# Clubface fanning open on takeaway



## BrizoH71 (Apr 20, 2016)

Noticed I was doing this a lot on a recent vid of my swing (no, you're not getting to see it!  )

Been working on my irons over the winter, as I was struggling a bit for launch and pulling the club quite far inside on my takeaway. I'm much more on plane now, but this issue seems to have crept into my swing.

Ball flight has a big high fade, starting on line before drifting right and not quite a slice; which initially I thought was down to me getting my weight ahead of the ball again as I've been guilty of doing this in the past and delivering the clubface open into the ball; so have been working on staying more behind the ball, and feel I'm doing so.

But I saw on the video that on my takeaway I'm now rolling the clubface open on the backswing. So, any drills to help me stop doing this?

Cheers. :thup:


----------



## the_coach (Apr 20, 2016)

would place a wedge handle touching lead heel at an angle so shaft touches trail big toe then with say a 6i address a ball from good posture bu then with trail hand push the 6i up until the butt end is in/at the navel, then keeping it there take as normal grip you can on the shaft

make a takeaway where you feel body and arm move (hands do nothing at all) the handle back still connected to the navel until the hands reach the trail foot - the shaft in the hands at this point should be more or less over and at the same angle as the wedge shaft between the lead heel and trail big toe

bunch of things you should notice straight there is no wrist/hand activity so the angle of the lead wrist at address is still there - the triangle arm shape remains intact - clubhead stays well outside the hands - the connection between the torso and the arms club motion - the clubface stays looking more towards the ball

once you done this a good bunch of times (and seen rolling over/over rotating the hands arms is an issue it's something you going to have to do a whole bunch of times - as boring as it is)

● **Work order 1**: Reproduce a passage of the thread on the clubface fanning open, beginning at the words "# Clubface fanning" and stopping after "into my swing.".
● **Work order 2**: Pick up the thread on the clubface fanning open during the takeaway and write its next part.

● **Provided information**:
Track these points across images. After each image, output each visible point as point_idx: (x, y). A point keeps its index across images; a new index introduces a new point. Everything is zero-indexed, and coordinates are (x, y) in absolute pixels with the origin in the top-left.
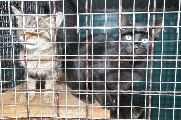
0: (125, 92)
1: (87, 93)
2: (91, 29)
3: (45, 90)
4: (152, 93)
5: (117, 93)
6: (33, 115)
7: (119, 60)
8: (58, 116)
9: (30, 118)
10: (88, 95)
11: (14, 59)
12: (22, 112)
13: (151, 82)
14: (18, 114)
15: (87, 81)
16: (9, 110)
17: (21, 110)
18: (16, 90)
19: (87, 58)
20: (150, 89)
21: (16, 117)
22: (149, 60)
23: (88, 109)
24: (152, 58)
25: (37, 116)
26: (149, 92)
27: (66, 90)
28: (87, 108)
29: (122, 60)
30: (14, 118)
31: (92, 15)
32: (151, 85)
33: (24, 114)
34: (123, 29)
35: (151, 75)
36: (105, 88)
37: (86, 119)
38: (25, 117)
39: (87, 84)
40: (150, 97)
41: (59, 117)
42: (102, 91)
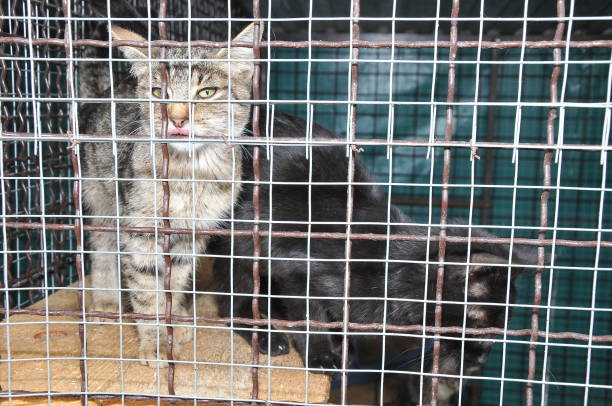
0: (365, 330)
1: (256, 329)
2: (268, 145)
3: (134, 316)
4: (442, 335)
5: (340, 329)
6: (99, 388)
7: (348, 235)
8: (172, 391)
9: (89, 396)
10: (259, 333)
11: (44, 226)
12: (68, 376)
13: (439, 301)
14: (56, 384)
15: (256, 294)
16: (29, 371)
17: (63, 370)
18: (50, 315)
19: (256, 228)
20: (437, 322)
21: (49, 393)
22: (434, 238)
23: (257, 373)
24: (443, 234)
25: (109, 392)
26: (433, 329)
27: (195, 318)
28: (255, 370)
29: (355, 236)
30: (41, 396)
31: (271, 107)
32: (438, 310)
33: (73, 383)
34: (358, 147)
35: (440, 282)
36: (308, 315)
37: (250, 403)
38: (73, 393)
39: (255, 302)
40: (437, 345)
41: (174, 394)
42: (299, 323)
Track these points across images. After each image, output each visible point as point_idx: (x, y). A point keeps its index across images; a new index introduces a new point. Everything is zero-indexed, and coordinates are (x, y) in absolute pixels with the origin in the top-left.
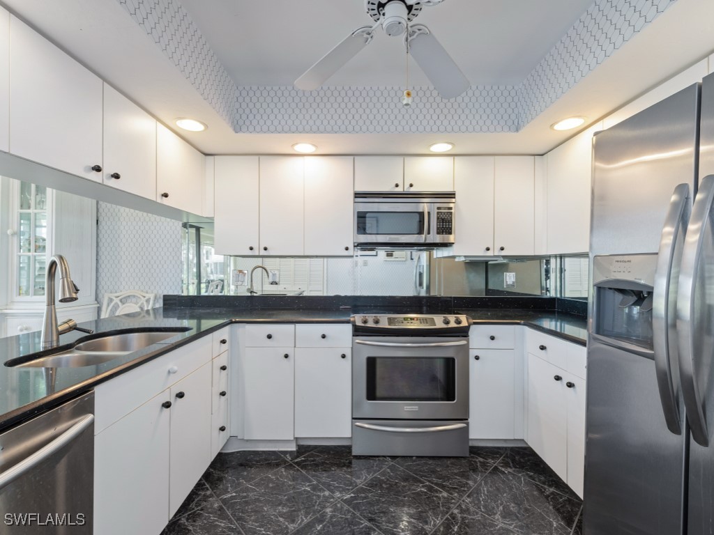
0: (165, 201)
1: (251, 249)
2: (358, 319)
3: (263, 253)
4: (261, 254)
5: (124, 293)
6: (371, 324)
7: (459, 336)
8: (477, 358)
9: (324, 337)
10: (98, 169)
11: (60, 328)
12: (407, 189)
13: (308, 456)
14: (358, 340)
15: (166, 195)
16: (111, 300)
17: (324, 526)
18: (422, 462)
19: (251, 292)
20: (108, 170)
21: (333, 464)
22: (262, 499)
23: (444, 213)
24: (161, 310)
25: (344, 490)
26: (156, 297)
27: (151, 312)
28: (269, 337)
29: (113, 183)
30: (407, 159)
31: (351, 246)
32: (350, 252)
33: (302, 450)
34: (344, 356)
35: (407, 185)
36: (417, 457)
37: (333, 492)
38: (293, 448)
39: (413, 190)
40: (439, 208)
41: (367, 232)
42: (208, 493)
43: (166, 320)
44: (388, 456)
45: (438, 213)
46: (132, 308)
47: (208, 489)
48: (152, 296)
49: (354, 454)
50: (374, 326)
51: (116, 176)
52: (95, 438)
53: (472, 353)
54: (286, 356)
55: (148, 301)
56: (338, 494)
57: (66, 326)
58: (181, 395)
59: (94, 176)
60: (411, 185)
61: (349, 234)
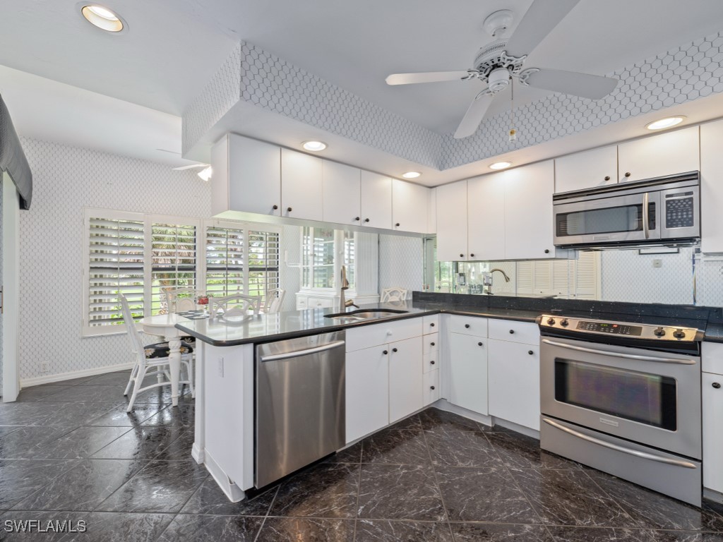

● **Exercise answer 1**:
# Clubface fanning open on takeaway



## BrizoH71 (Apr 20, 2016)

Noticed I was doing this a lot on a recent vid of my swing (no, you're not getting to see it!  )

Been working on my irons over the winter, as I was struggling a bit for launch and pulling the club quite far inside on my takeaway. I'm much more on plane now, but this issue seems to have crept into my swing.

● **Exercise answer 2**:
then from the small end position over the shaft on the ground just continue on turning the trail shoulder behind the handle will come off the navel the trail arm start to fold and let the thumbs set upwards so when the lead arm is first parallel to the ground the butt end of the club points directly at the ball/target line - can put a teepeg into the butt end as a visual aid to see it's pointing where it should be)

often times with this rolling over of the arms and hands the club shaft points way back 'inside' if this all gets real bad can easy lead to a bunch of the 'pipes'

[video=youtube;HPeN7jphrU4]https://www.youtube.com/watch?v=HPeN7jphrU4[/video]


----------



## the_coach (Apr 20, 2016)

[video=youtube;qjX1Xn6ERqU]https://www.youtube.com/watch?v=qjX1Xn6ERqU[/video]


----------



## bobmac (Apr 20, 2016)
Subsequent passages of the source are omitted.